Bewertung vom 24.03.2023
Gib mir deine Angst
Konen, Leah

Gib mir deine Angst


ausgezeichnet

Ein fesselnder Psychothriller mit zwei unzuverlässige Erzählerinnen

Inhalt: Eigentlich wollte Sam mit ihren beiden Freundinnen Margaret und Diana einen entspannten Wochenendausflug in die Adirondacks machen. Alle drei hatten vor Kurzem unschöne Trennungen erlebt und möchten sich von dem Stress, den diese mit sich brachten, erholen. Doch an einer Tankstelle endet die Fahrt unfreiwillig; der Wagen steht still – ausgerechnet in Catskill, wo Sams Ex-Mann mit seiner neuen Partnerin wohnt. Da die Autoreparatur erst am nächsten Tag fertig ist, müssen Sam, Margaret und Diana wohl oder übel die Nacht in Catskill verbringen. Das Beste aus der Situation machend, besuchen die drei das Eamon’s, eine Bar vor Ort. Doch als Margaret und Sam am nächsten Morgen verkatert im Ferienhaus wach werden, ist Dianas Bett unbenutzt – und kurze Zeit später wird eine Leiche in der Nähe des Eamon’s gefunden…

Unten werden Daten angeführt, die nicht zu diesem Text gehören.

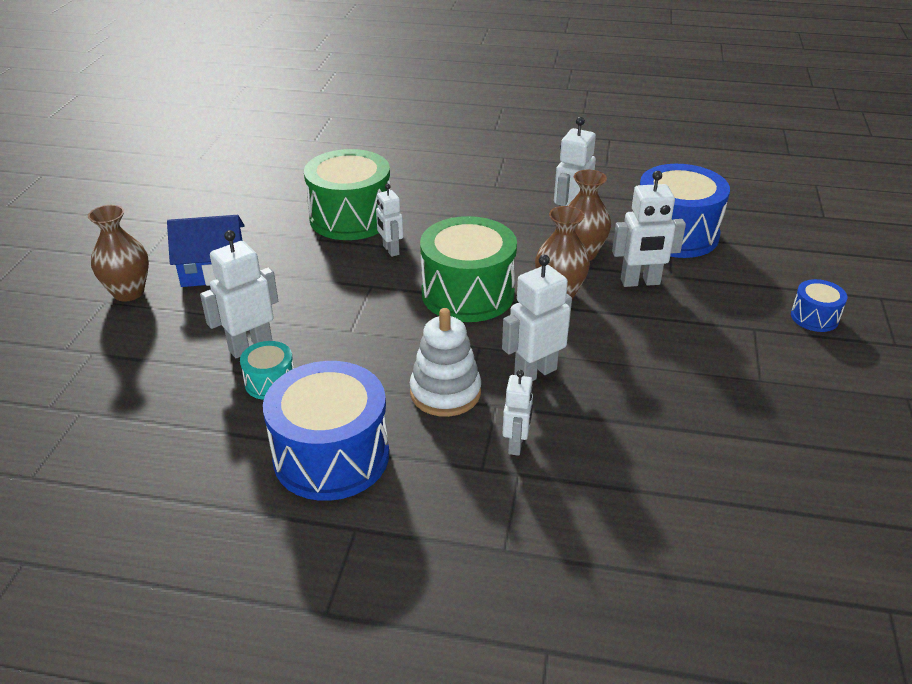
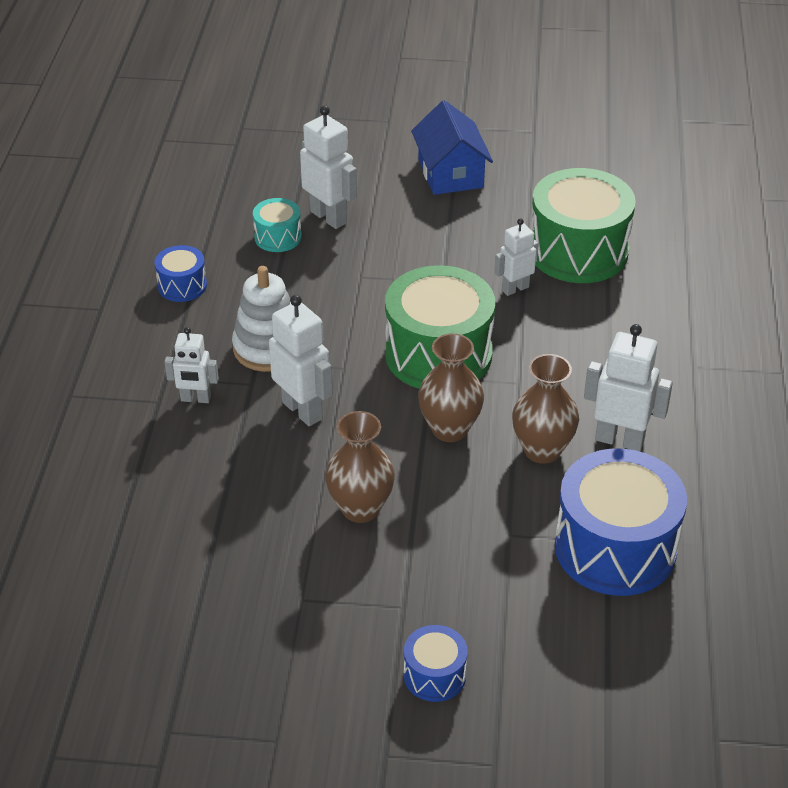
camera: 85 degrees right, 5 degrees up
brown vase [88,205,149,302] -> brown vase moved to [325,411,395,523]
blue drum [263,361,389,501] -> blue drum [154,245,207,302], size x0.48
white robot [612,171,686,287] -> none

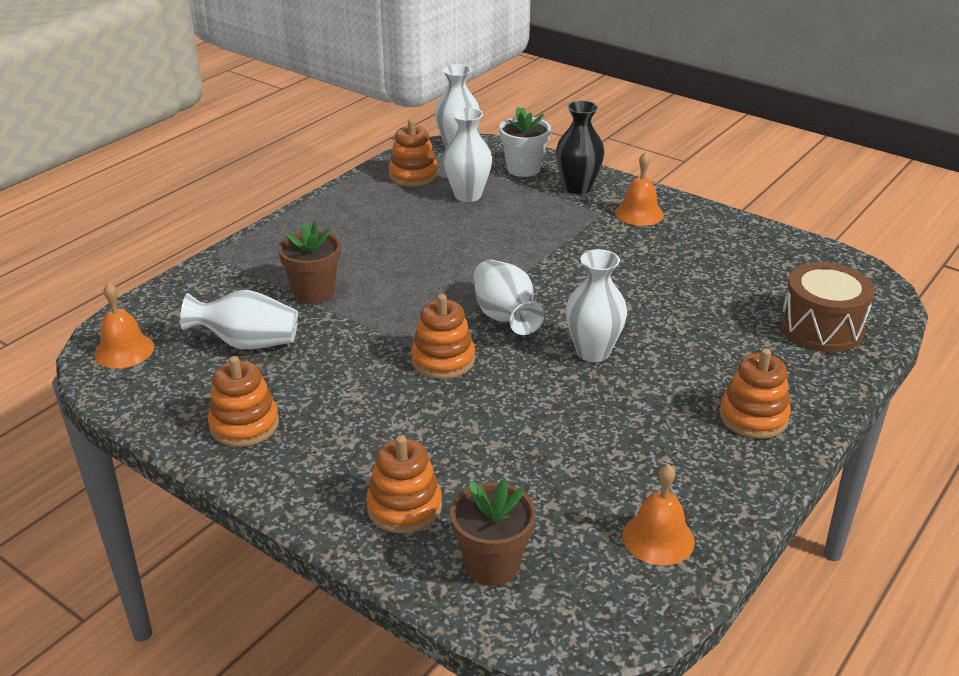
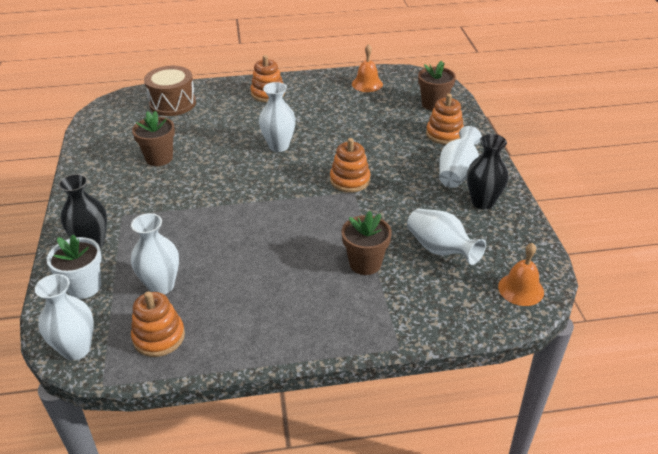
camera: 135 degrees left, 5 degrees up
orange stacking toy [208,356,279,447] -> black vase [467,134,509,209]
white vase [474,260,544,335] -> white vase moved to [439,126,482,188]
orange bell [615,152,664,226] -> none
none -> brown flower pot [132,111,175,166]

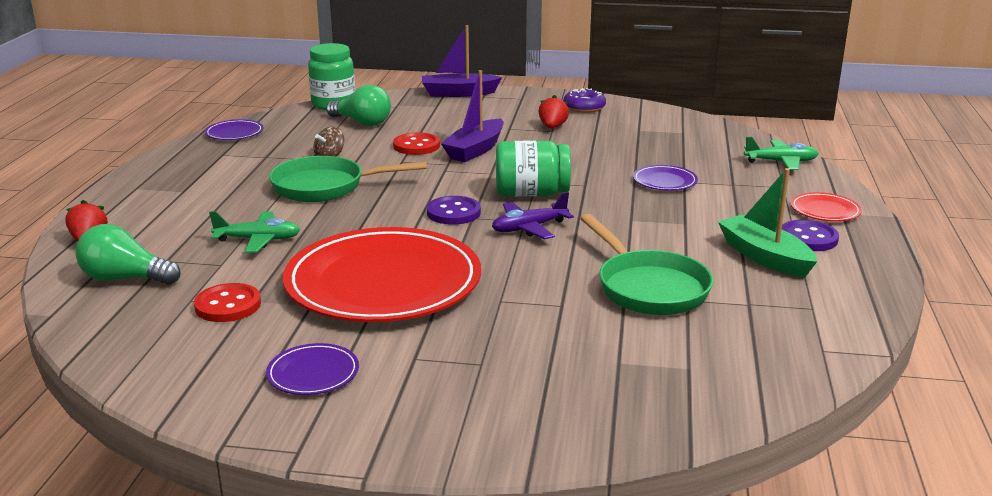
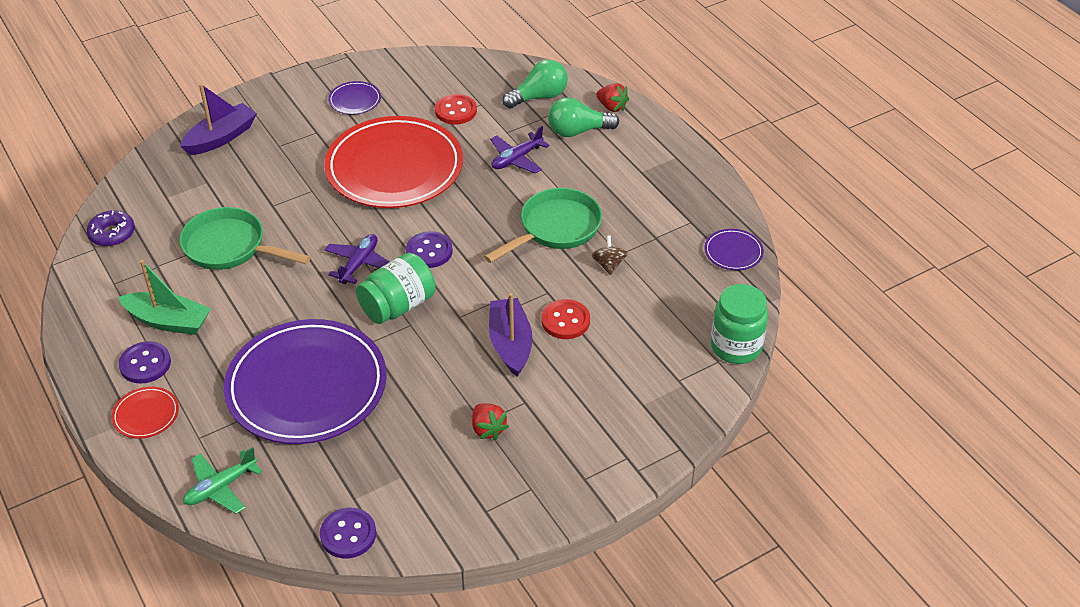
camera: 140 degrees right, 20 degrees up
green plane [209,211,300,253] -> purple plane [490,126,550,174]
green light bulb [326,85,391,126] -> green light bulb moved to [548,97,619,137]
purple boat [422,25,502,97] -> purple boat moved to [180,83,257,155]
purple donut [563,88,606,113] -> purple donut moved to [87,210,135,247]
purple plate [633,165,698,191] -> purple plate [224,319,387,444], size x2.49
none -> purple button [320,508,376,558]

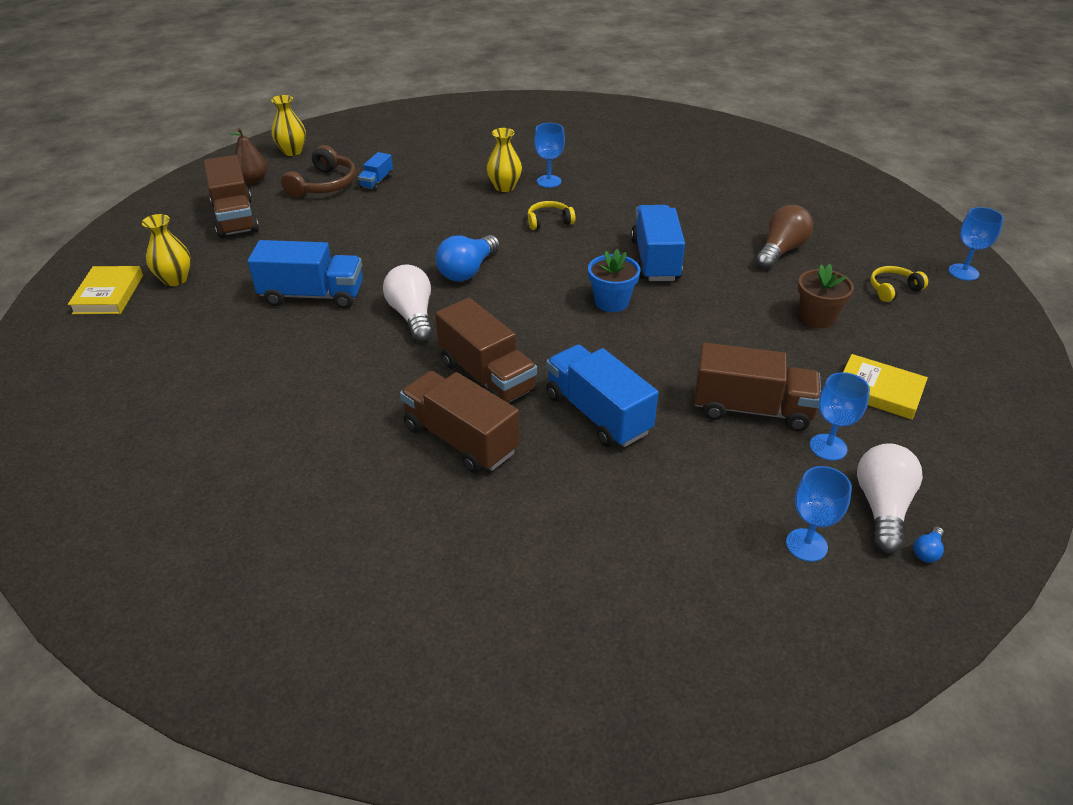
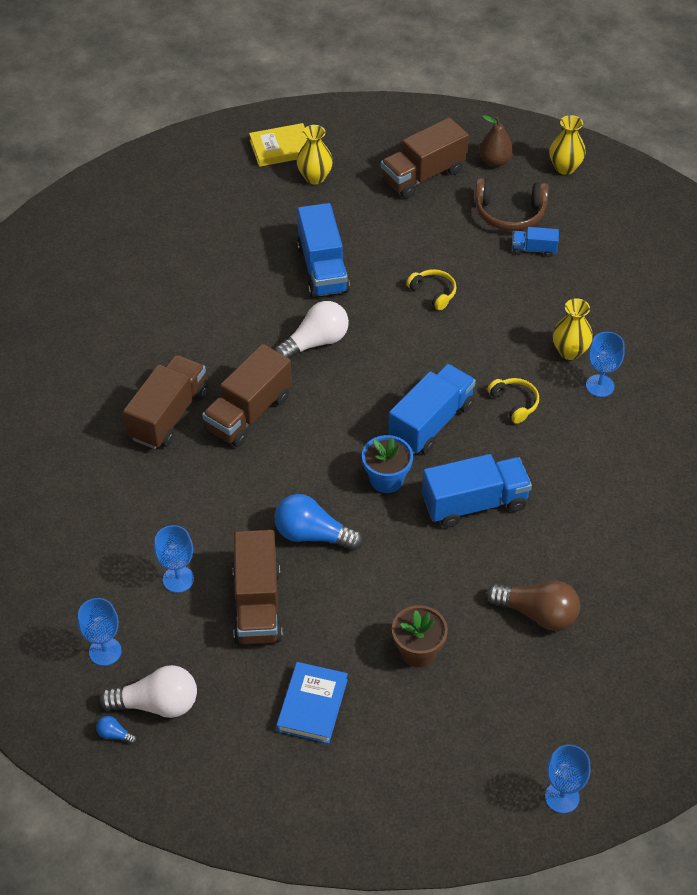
camera: 75 degrees right, 10 degrees up
blue light bulb [436,235,500,281] -> blue light bulb moved to [275,494,363,550]
blue truck [546,345,659,447] -> blue truck moved to [388,364,476,454]
blue goblet [810,372,870,461] -> blue goblet moved to [154,525,194,593]
yellow book [843,354,928,420] -> blue book [276,662,348,744]
yellow headphones [870,266,928,302] -> yellow headphones moved to [406,269,457,310]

Persönliche Meinung: „Gib mir deine Angst“ ist ein Psychothriller von Leah Konen. Erzählt wird die Handlung wechselweise aus den Ich-Perspektiven von Sam und Margaret, deren Sorgen und Ängste um ihre verschwundene Freundin anschaulich dargestellt werden. Spannung entsteht im Thriller besonders dadurch, dass viele der Figuren Geheimnisse in sich verbergen, sodass man als Lesender nicht genau weiß, wem man vertrauen kann. Das gilt vor allem für die beiden Ich-Erzählerinnen Margaret und Sam: Beide erzählen ihren Freundinnen nicht alles, verdrehen in bestimmten Momenten die Wahrheit und besitzen dadurch jeweils Züge einer unzuverlässigen Erzählinstanz. Dementsprechend schwierig ist es während der Lektüre, die beiden „richtig“ einzuschätzen; vor dem Hintergrund ihrer Verheimlichungen ist man permanent unsicher, wozu die beiden noch fähig sind. Für weitere Spannung sorgen einige in der Handlung platzierte falsche Fährten, die oft mit unerwarteten Wendungen einhergehen. Der Erzählstil von Leah Konen ist sehr flüssig und fesselnd, sodass man einerseits nur so durch die Seiten des Buches fliegt, andererseits den Thriller kaum beiseitelegen kann. Das Ende des Thrillers trumpft mit einem zweifachen Twist auf, der mir insgesamt gut gefallen hat – gleichzeitig blieb für mich aber die Hintergrundgeschichte einer Figur, die bei der Auflösung eine große Rolle spielt, etwas zu sehr im Dunkeln. Insgesamt ist „Gib mir deine Angst“ ein spannender, fesselnd geschriebener Psychothriller, der mir besonders aufgrund seiner beiden unzuverlässigen Erzählerinnen gefallen hat.

Bewertung vom 20.02.2023
Wer die Hölle kennt / Alex Stern Bd.2
Bardugo, Leigh

Wer die Hölle kennt / Alex Stern Bd.2


ausgezeichnet

Eine gelungene Fortsetzung

Vorab: Da es sich bei „Wer die Hölle kennt“ um den zweiten Band der „Alex Stern“-Reihe handelt, finden sich in der Rezension leichte Spoiler zu „Das neunte Haus“, dem ersten Band der Reihe.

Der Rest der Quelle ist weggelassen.